Saturday, January 29, 2011

Is it safe upgrading php through Testing Repository (CentOS)

Hello,

I need to upgrade PHP to 5.2.x

Im referring here as how to do upgrade it:
http://wiki.centos.org/HowTos/PHP_5.1_To_5.2
http://www.securityhacking.tk/2010/02/install-upgrade-php-5-1-to-5-2-centos-5-4/

But that was testing repository. Is it safe to use it on live server?

Thank you.

  • The answer is on the CentOS site

    ...it should not be left enabled or used on production systems...

    So that's that.

    However due to the age of PHP 5.1.6 and the expectations of customers I can see why you may want to do the upgrade anyway.

    From my experience I have a server running 5.2.10 from the testing repository. There have been no problems in using this version from Testing.

    Obviously I cannot provide any assurance it won't break on your setup but you can reduce any disruption by enabling rollbacks in Yum. To do this add

    tsflags=repackage
    

    to /etc/yum.conf before enabling the repository and performing the upgrade.

    Then if anything breaks you can rollback. There is an example of how to do this here.

    So the steps involved are:

    1. Edit /etc/yum.conf, add tsflags=repackage to enable rollback.

    2. Add the CentOS Testing Repository . See the instructions here.

    3. Upgrade PHP and only PHP by doing yum update php --enablerepo c5-testing. (Dependencies will be updated too, such as php-gd if installed.)

    4. Test your PHP applications thoroughly and check log files for unseen problems.

    5. Rollback if necessary.

    6. Tidy up /etc/yum.conf

    The Testing Repository should be left disabled, by setting enabled=0 in /etc/yum.repos.d/CentOS-Testing.repo to avoid accidentally updating httpd or any other critical applications with newer versions in Testing.

    This means you will have to manually check for updates to PHP regularly by using

    yum check-update php --enablerepo=c5-testing
    

    The bottom line is that it appears to work okay, but if you break anything you get to keep the pieces so you best have backups.

  • Maybe check the atomic turtle repository. They wrote plesk and these days focus on atomic secured Linux. Recent PHP rpms are available on their site and updated regularily.

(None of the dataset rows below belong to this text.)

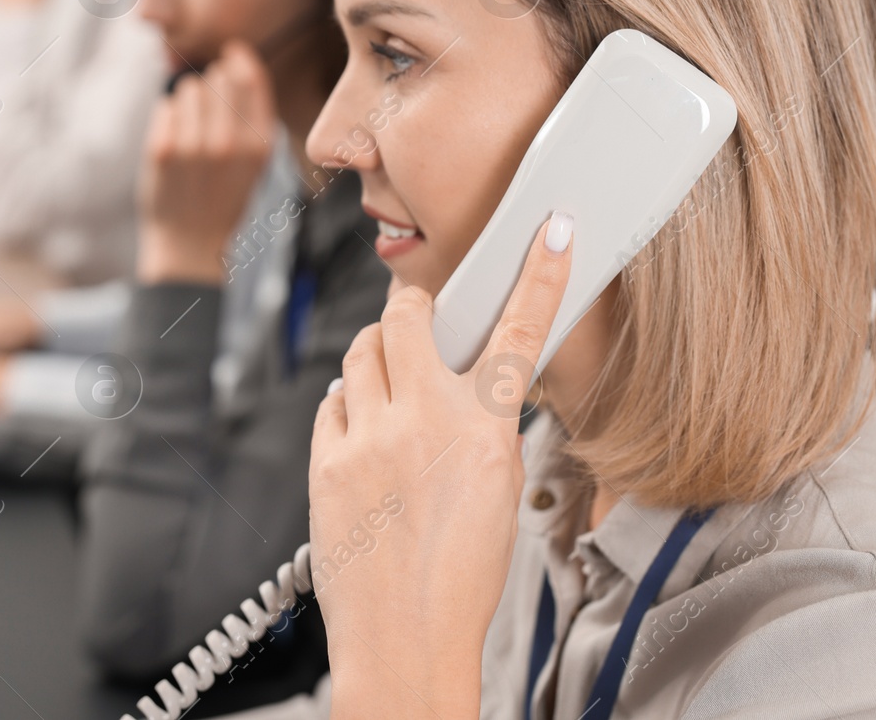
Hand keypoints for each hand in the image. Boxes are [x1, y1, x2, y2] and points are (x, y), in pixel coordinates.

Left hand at [137, 41, 276, 283]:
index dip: (239, 58)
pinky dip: (167, 118)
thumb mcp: (254, 162)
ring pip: (188, 88)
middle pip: (218, 78)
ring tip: (190, 131)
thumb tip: (235, 63)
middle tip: (206, 112)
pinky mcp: (162, 150)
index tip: (230, 53)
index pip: (251, 78)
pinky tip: (173, 143)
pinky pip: (164, 107)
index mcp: (258, 145)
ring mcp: (193, 146)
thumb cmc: (223, 196)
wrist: (190, 243)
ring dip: (187, 100)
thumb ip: (250, 116)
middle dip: (211, 83)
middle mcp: (229, 143)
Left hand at [309, 216, 572, 719]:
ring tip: (392, 402)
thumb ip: (482, 426)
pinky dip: (347, 407)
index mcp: (488, 434)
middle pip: (409, 314)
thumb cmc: (459, 581)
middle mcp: (427, 424)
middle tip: (421, 329)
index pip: (519, 334)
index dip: (539, 275)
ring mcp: (369, 438)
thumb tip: (465, 383)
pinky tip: (364, 439)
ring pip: (362, 351)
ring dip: (378, 360)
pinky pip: (332, 400)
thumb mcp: (497, 492)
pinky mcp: (326, 459)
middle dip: (413, 311)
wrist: (403, 644)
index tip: (550, 231)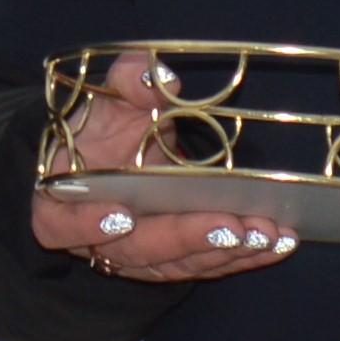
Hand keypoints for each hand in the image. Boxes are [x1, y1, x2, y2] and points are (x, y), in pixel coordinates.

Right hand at [22, 50, 297, 282]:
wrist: (104, 159)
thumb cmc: (100, 129)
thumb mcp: (107, 96)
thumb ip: (127, 82)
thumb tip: (158, 75)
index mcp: (64, 199)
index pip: (61, 222)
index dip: (86, 224)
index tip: (122, 214)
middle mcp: (97, 240)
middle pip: (136, 251)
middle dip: (186, 237)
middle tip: (231, 224)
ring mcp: (138, 256)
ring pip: (177, 264)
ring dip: (224, 251)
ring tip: (265, 232)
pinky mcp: (173, 262)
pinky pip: (206, 266)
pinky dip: (244, 257)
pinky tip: (278, 243)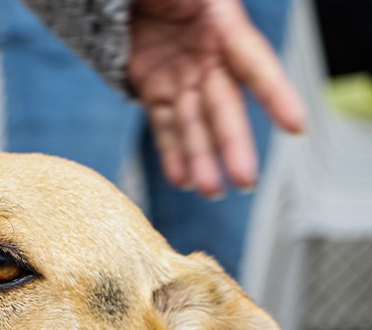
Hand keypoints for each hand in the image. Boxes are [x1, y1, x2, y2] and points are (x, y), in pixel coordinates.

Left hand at [127, 0, 304, 196]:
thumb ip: (199, 4)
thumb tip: (213, 19)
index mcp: (222, 22)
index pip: (254, 63)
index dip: (275, 95)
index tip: (296, 126)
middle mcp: (209, 55)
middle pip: (224, 106)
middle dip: (233, 144)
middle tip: (245, 179)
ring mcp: (182, 74)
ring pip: (195, 123)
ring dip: (202, 159)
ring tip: (210, 190)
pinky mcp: (156, 88)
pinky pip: (165, 125)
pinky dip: (172, 153)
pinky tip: (182, 179)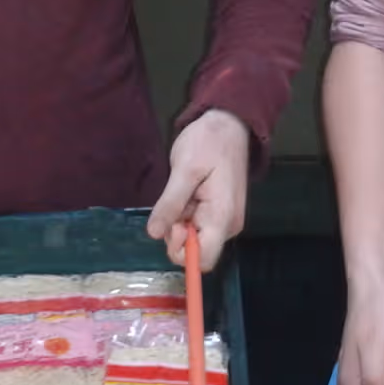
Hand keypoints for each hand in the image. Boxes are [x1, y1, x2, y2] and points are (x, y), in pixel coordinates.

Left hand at [146, 109, 249, 270]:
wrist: (230, 124)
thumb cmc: (208, 142)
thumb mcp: (184, 169)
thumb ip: (170, 204)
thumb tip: (154, 234)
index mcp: (222, 217)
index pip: (204, 260)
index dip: (181, 250)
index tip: (173, 223)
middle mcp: (228, 226)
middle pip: (196, 251)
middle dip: (177, 232)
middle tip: (175, 201)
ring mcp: (225, 220)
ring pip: (194, 239)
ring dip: (180, 221)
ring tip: (183, 191)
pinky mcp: (220, 214)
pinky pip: (197, 227)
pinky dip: (186, 215)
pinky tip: (188, 193)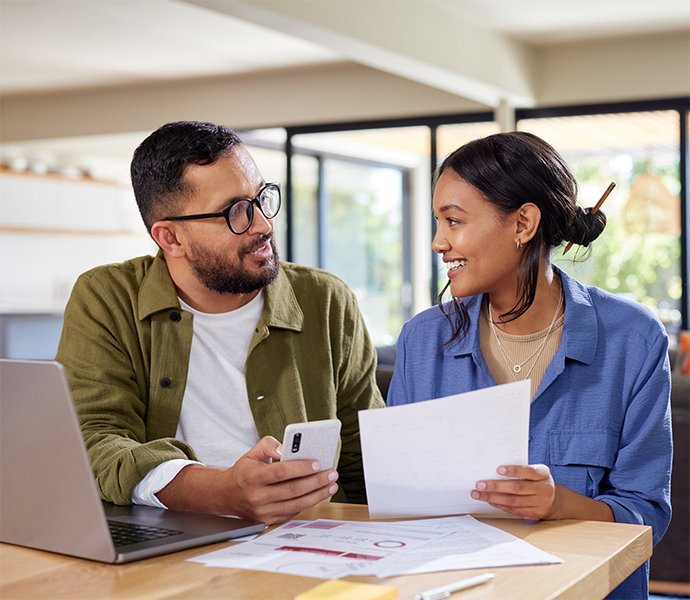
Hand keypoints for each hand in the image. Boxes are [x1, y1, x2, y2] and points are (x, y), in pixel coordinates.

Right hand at [156, 436, 338, 524]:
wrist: (226, 495)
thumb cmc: (244, 472)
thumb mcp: (252, 453)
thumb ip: (268, 445)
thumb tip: (284, 448)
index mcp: (252, 477)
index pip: (280, 472)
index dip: (300, 468)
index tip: (317, 463)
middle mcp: (257, 497)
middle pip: (292, 490)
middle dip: (316, 481)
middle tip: (331, 473)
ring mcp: (263, 511)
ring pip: (296, 504)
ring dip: (318, 495)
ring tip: (331, 485)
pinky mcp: (269, 520)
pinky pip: (293, 512)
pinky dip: (309, 503)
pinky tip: (319, 494)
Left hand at [471, 464, 557, 519]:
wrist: (554, 500)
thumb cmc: (537, 481)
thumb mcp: (535, 471)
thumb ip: (521, 470)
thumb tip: (494, 470)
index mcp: (543, 473)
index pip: (528, 471)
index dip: (513, 470)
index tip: (498, 470)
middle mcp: (545, 488)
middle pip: (517, 488)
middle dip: (496, 486)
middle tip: (480, 484)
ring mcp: (540, 503)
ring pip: (513, 501)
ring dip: (493, 498)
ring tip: (478, 494)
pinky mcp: (534, 513)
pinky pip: (514, 510)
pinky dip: (500, 505)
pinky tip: (489, 501)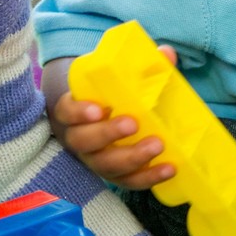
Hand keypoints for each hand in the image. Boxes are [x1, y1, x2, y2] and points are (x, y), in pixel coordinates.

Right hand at [46, 44, 179, 190]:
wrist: (105, 120)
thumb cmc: (112, 96)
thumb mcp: (118, 80)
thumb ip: (141, 67)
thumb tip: (166, 53)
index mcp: (74, 111)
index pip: (67, 111)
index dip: (79, 112)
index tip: (98, 109)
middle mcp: (79, 138)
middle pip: (84, 142)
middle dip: (108, 134)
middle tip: (133, 124)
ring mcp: (95, 160)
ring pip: (106, 166)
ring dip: (132, 158)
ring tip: (157, 146)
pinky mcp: (115, 175)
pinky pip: (128, 182)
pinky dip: (148, 177)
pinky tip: (168, 168)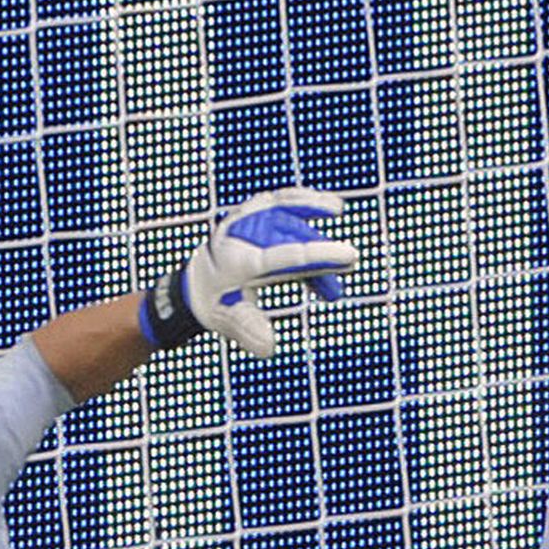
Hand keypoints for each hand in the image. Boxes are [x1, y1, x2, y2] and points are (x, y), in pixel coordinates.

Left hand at [140, 188, 359, 356]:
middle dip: (323, 251)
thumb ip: (250, 332)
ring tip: (343, 250)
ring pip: (290, 214)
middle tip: (351, 264)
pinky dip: (307, 202)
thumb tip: (269, 348)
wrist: (198, 284)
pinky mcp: (251, 210)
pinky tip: (331, 207)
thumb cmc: (218, 305)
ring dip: (318, 230)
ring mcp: (245, 219)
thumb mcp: (230, 323)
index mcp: (237, 264)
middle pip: (292, 237)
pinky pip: (283, 199)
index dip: (320, 256)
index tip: (350, 257)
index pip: (286, 256)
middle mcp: (240, 236)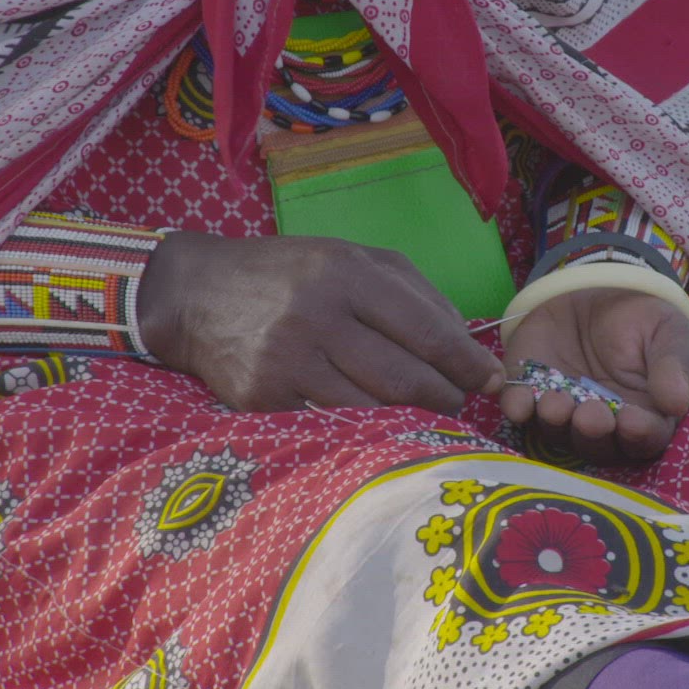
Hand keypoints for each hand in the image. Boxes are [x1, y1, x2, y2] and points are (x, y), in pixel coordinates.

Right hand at [138, 232, 503, 412]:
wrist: (196, 294)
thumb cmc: (290, 274)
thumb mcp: (351, 258)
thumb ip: (414, 293)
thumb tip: (468, 346)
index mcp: (347, 274)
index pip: (427, 331)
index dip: (467, 363)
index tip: (492, 381)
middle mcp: (318, 315)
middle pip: (406, 378)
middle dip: (446, 398)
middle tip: (459, 403)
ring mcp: (288, 360)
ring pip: (373, 409)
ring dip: (410, 420)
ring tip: (424, 415)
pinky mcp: (263, 398)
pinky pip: (331, 424)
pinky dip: (364, 429)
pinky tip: (378, 424)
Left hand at [498, 288, 688, 464]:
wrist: (597, 291)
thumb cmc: (643, 321)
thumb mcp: (669, 335)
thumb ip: (674, 367)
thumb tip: (677, 402)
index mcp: (644, 416)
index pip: (644, 439)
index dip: (638, 435)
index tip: (632, 421)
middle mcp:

    Richard Holloway : There are many places you can get newer versions of PHP as RPM or you can install from source. The question asked here is whether it is reliable for a production server. The CentOS view is "No stick 5.1.6 shipped by default". I saw the atomic turtle repository in my search for a solution for me. Do you run this version of PHP from this repository and is it more reliable that CentOS Testing?
    Imo : I run this (Atomic RPMs) in a production environment and have not experienced any problems with it. Not used CentOS testing so cannot compare. Sorry.
  • Jason Litka provides 3rd-party RPMs for php: http://www.jasonlitka.com/yum-repository/

    Safety is always a sliding scale. Clearly you are already running Centos, meaning you are probably running without a support contract of any kind and you have deemed this to be safe. I'm going to assume that when you hit problems you either try and debug yourself or you ask the community for assistance, and go from there. This is already "unsafe" from a bank/large corporation perspective.

    Sticking with either the Centos testing RPMs or Jason Litka's will place you more at risk of problems but there are still a significant portion of the user-base who are running this way. A newer version of PHP may have more security bugs, while it may contain some fixes. Redhat/Centos are sometimes lax in backporting fixes properly (which was why they got hacked - they didn't backport a kernel fix not marked as a security risk).

    Going down the Centos testing path may require you to upgrade glibc, which could then mean you have to start upgrading other packages you never intended to touch. For this reason I would recommend Jason's repository.

    Please make sure all additional repositories remained disabled (enabled=0) and you explicitly enable them on the yum command-line or using your configuration management tool

    yum --enablerepo=jason install php

    Richard Holloway : For reference, you can upgrade only php (and some php dependencies like php-gd if installed) from Testing without having to upgrade a bunch of other stuff.